Last summer when Chris Roat spent a week hiking the rocky Pennsylvania stretch of the Appalachian Trail, he did it without shoes. Roat has been hiking barefoot for the past 10 years. And he’s not alone. Roat started a barefoot hiking club where he lives in Philadelphia, which now has around 60 members. Every other weekend he leads hikes where club members get their feet dirty and feel a little closer to the earth.
“It’s more natural and more comfortable,” Roat explains. “You feel your surroundings and have more contact with the earth. You tend to be more aware of your environment and you’re quieter, so you get to see more wildlife that you don’t scare away.”
There are 16 barefoot hiking clubs in the United States, including the newly formed Barefoot Hikers of Virginia, based in Lynchburg. It’s a relatively small fringe movement, and not one without its folk heroes. Susan and Lucy Letcher, who are known as the Barefoot Sisters, hiked the entire Appalachian Trail south from Maine to Georgia in 2000, then turned around and hiked the whole 2,175-mile trail northbound in 2001. Another barefoot hiking icon is Richard Franzine, who published The Barefoot Hiker in 1993. The book has become an unofficial bible for shoeless hikers, filled with everything from safety tips to philosophies on the benefits of walking barefoot.
Hiking sans shoes isn’t just a hippie-dippy way to commune with nature. Elite athletes and coaches have known for years that shoes actually create foot stress because of their artificial cushioning. Walking barefoot can reduce stress on the knees and back, because it conditions the body to absorb more impact. It also reduces cramped toes and bunions.
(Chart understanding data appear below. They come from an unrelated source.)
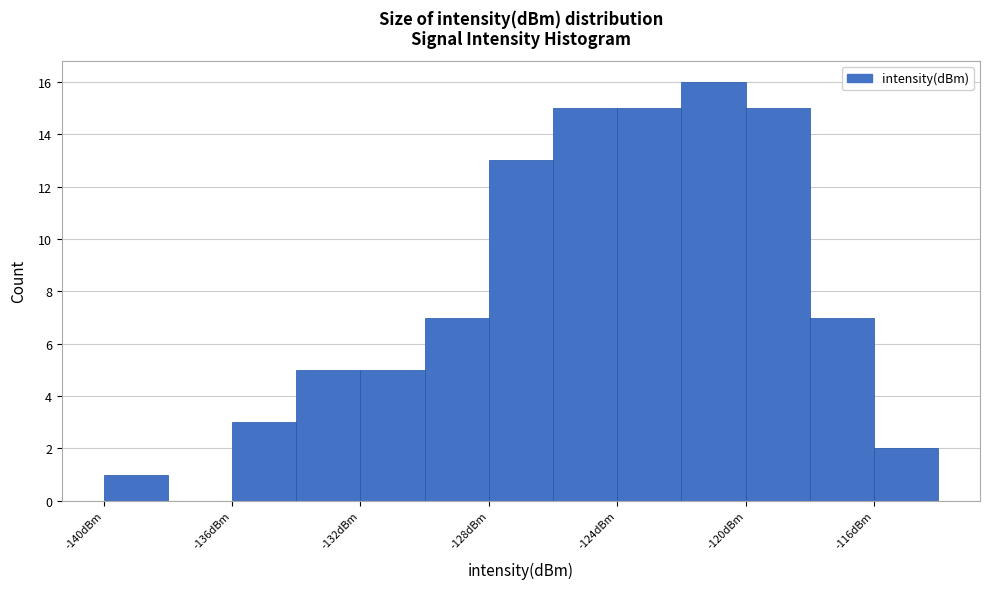

Reading left to right, list every bar in this chart as the range it spans on the x-axis followed by its height. The values are not printed on the chart, so give them approximately, as read against the axis.

-140 to -138: 1
-138 to -136: 0
-136 to -134: 3
-134 to -132: 5
-132 to -130: 5
-130 to -128: 7
-128 to -126: 13
-126 to -124: 15
-124 to -122: 15
-122 to -120: 16
-120 to -118: 15
-118 to -116: 7
-116 to -114: 2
But barefoot hiking requires patience. Feet have been softened by a lifetime in shoes, so it takes a while to get them adjusted to direct-ground impact. Leg muscles also tend to be sore at first. And you must be constantly present and focused.
“You learn to scan the ground ahead of you and develop sensory feedback,” Roat says. “I’ve been doing this for 10 years, and I’ve never had any injuries.”
Barefoot Hiking Tips
• Always step straight down. Shuffling your feet can increase the risk of scrapes and cuts.
• Scan the path ahead of you, so you’re not surprised by surface changes in upcoming steps.
• Put weight on the balls of your feet, instead of your heel, which will help with weight distribution.
• Walk barefoot on as many surfaces and textures as possible to strengthen your bare soles and develop a strong sense of touch.
• Step lightly when you cannot see ground covered with leaves.